Selasa, 08 Januari 2013

Dunia Internasional Ancam Suriah


Kekuatan Internasional menyampaikan ancamannya kepada Pemerintah Suriah dan Presiden Basyar al-Asad, bahwa penggunaan senjata kimia untuk menyerang pemberontak akan menyebabkan balasan dan intervensi secara langsung dari dunia Internasional. Kekhawatiran akan langkah penggunaan senjata kimia oleh Pemerintah Suriah semakin mencuat setelah seminggu yang lalu ada perintah untuk memindah senjata-senjata tersebut dari tempat asalnya, dan semuanya dalam keadaan siap untuk digunakan, lebih-lebih kekuatan pemberontak sudah semakin dekat dengan Ibu Kota Suriah.

Berita ini bersamaan dengan adanya informasi bahwa para menteri luar negeri negara-negara anggota NATO menyetujui untuk menyiagakan rudal patriot di perbatasan Turki dan Suriah.

Kementerian Luar Negeri Prancis menyebutkan dalam konferensi persnya dengan majalah mingguan kemarin, bahwa penggunaan senjata kimia oleh Pemerintah Asad atau orang yang berada di bawah komandonya tidak bisa diterima sama sekali. Sumber tersebut juga menyebutkan bahwa mereka selalu membicarakan masalah tersebut secara intensif dengan para koleganya jika nanti Suriah benar-benar menggunakan senjata tersebut. Sumber yang sama menambahkan, “Bagi para pengambil kebijakan di Suriah harus tahu dan sadar bahwa dunia Internasional memantau mereka, dan tidak ada cara lain selain membalas mereka jika mereka benar-benar menggunakan senjata kimia”.
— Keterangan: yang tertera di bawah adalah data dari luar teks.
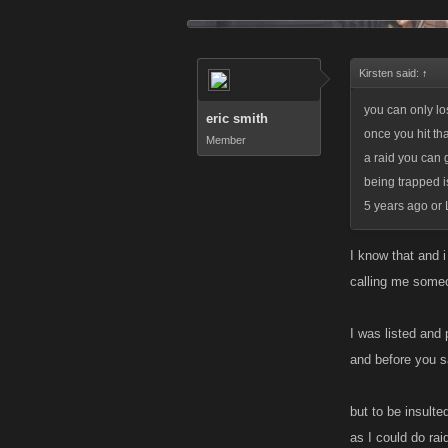
Kirsten said:
↑
you can only lo
eric smith
once you hit th
Member
a raid you can 
being trapped i
5 years ago or 
I know that and 
calling me some
I was listed and 
and before you s
but to be insulte
as I could do raid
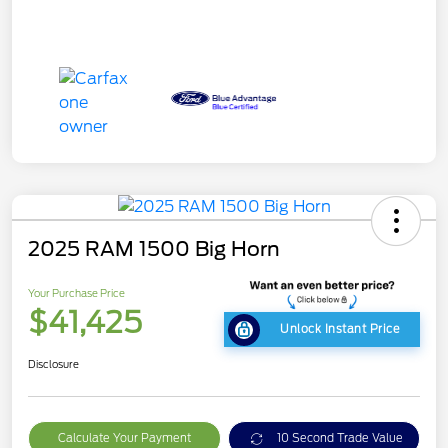
2025 RAM 1500 Big Horn
Your Purchase Price
$41,425
Unlock Instant Price
Disclosure
Calculate Your Payment
10 Second Trade Value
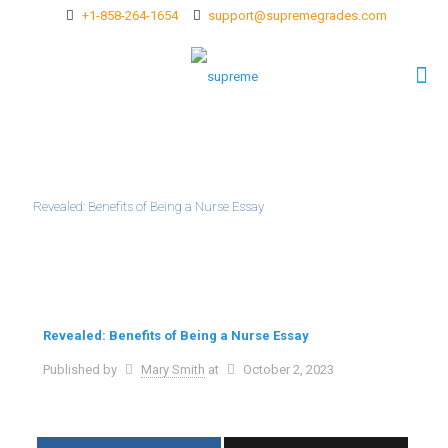
+1-858-264-1654
support@supremegrades.com
Revealed: Benefits of Being a Nurse Essay
Revealed: Benefits of Being a Nurse Essay
Published by
Mary Smith
at
October 2, 2023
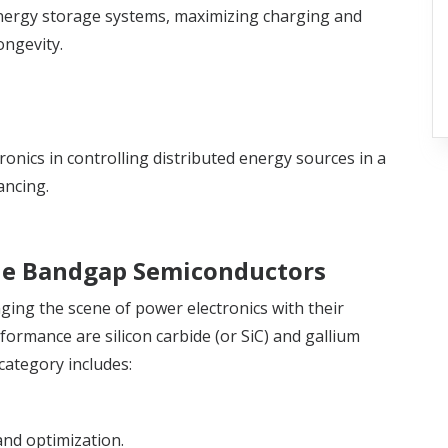
 energy storage systems, maximizing charging and
ongevity.
onics in controlling distributed energy sources in a
ancing.
e Bandgap Semiconductors
ing the scene of power electronics with their
rformance are silicon carbide (or SiC) and gallium
 category includes:
nd optimization.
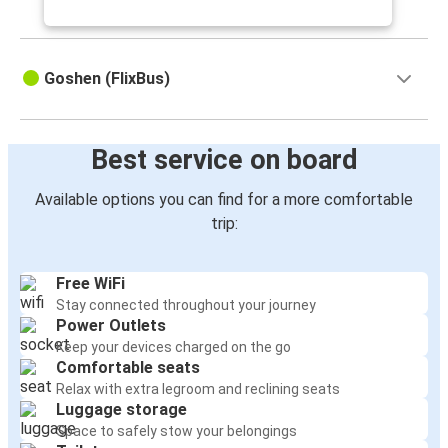
Goshen (FlixBus)
Best service on board
Available options you can find for a more comfortable
trip:
Free WiFi
Stay connected throughout your journey
Power Outlets
Keep your devices charged on the go
Comfortable seats
Relax with extra legroom and reclining seats
Luggage storage
Space to safely stow your belongings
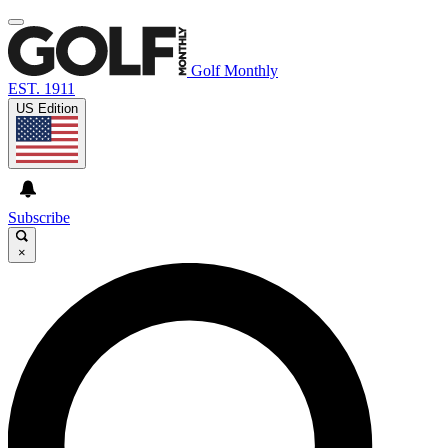
Golf Monthly
EST. 1911
US Edition
Subscribe
×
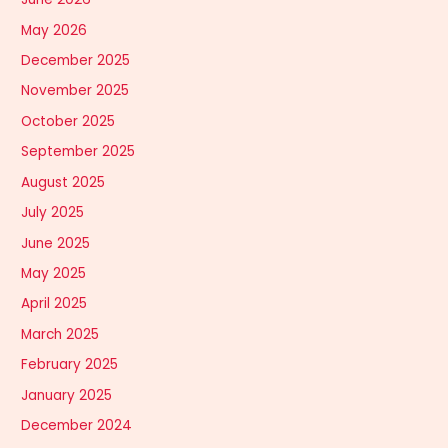
May 2026
December 2025
November 2025
October 2025
September 2025
August 2025
July 2025
June 2025
May 2025
April 2025
March 2025
February 2025
January 2025
December 2024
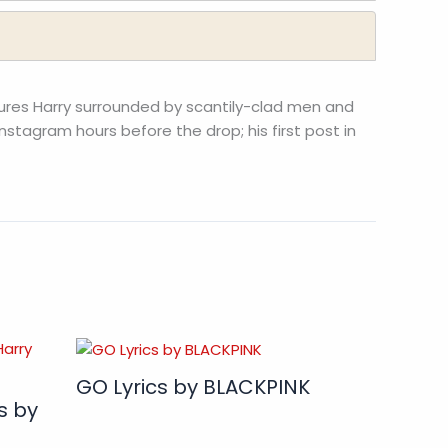
ures Harry surrounded by scantily-clad men and
nstagram hours before the drop; his first post in
GO Lyrics by BLACKPINK
s by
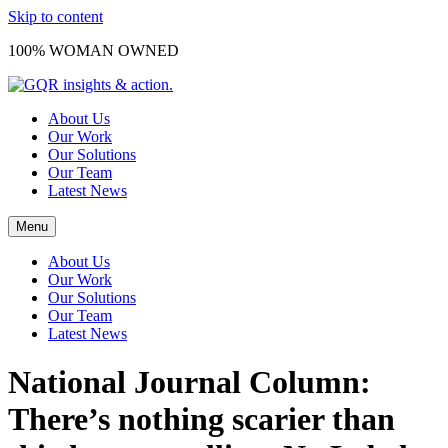
Skip to content
100% WOMAN OWNED
About Us
Our Work
Our Solutions
Our Team
Latest News
Menu
About Us
Our Work
Our Solutions
Our Team
Latest News
National Journal Column:
There’s nothing scarier than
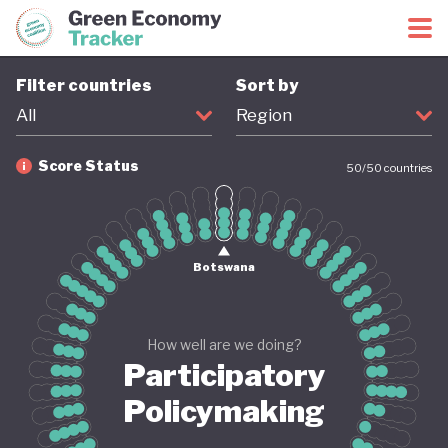
Green Economy Coalition
Green Economy Tracker
Filter countries
Sort by
All
Region
Score Status
50
/
50
countries
Firm
Provisional
Coming soon
Revised
Botswana
How well are we doing?
Participatory
Policymaking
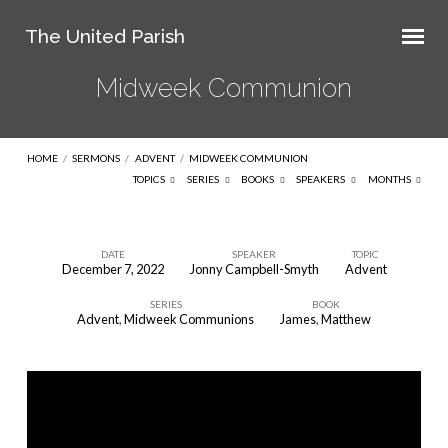
The United Parish
Midweek Communion
HOME
/
SERMONS
/
ADVENT
/
MIDWEEK COMMUNION
TOPICS
SERIES
BOOKS
SPEAKERS
MONTHS
DATE
SPEAKER
TOPIC
December 7, 2022
Jonny Campbell-Smyth
Advent
Midweek
SERIES
BOOK
Communion
Advent
,
Midweek Communions
James
,
Matthew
Sampai saat ini, Prancis masih belum menyebutkan bentuk balasan seperti apa yang akan diberlakukan dunia Internasional kepada Pemerintah Suriah jika mereka benar-benar menggunakan senjata kimia. Prancis juga tidak menyebutkan secara detail siapa saja yang sepakat dengan pemerintahannya, apakah Amerika Serikat atau NATO yang kemarin para menteri luar negerinya berkumpul di Bruksel atau bentuk kesepakatan lain dengan beberapa Negara yang memiliki kerja sama dengan Prancis. Sebelumnya, Paris juga telah mengingatkan agar dalam konflik di Suriah kedua kubu tidak boleh menggunakan tenaga nuklir.

Pada akhir musim panas yang lalu, Presiden Prancis, Francois Hollande menyatakan bahwa pengunaan senjata nuklir di Suriah akan menjadi alasan yang benar bagi dunia Internasional untuk intervensi militer ke Negara tersebut.  Pada waktu yang sama Menteri Luar Negeri Prancis, Laurent Fabius juga mengancam pihak Suriah jika sampai menggunakan senjata tersebut bahwa mereka akan mendapat balasan secara langsung dan mematikan.

Sementa sumber tidak resmi Prancis menyatakan, jika Pemerintah Suriah menggunakan cara tersebut berarti mereka memposisikan diri mereka di tempat yang sangat sulit.

Pemerintah Suriah benar-benar menghadapi situasi yang sangat sulit, selain mendapat ancaman dari dunia Internasional yang dimotori Amerika Serikat dan NATO, mereka juga mendapat ancaman dari para pemberontak bersenjata yang sudah semakin dekat dengan Ibu Kota Damaskus. (Absyaish).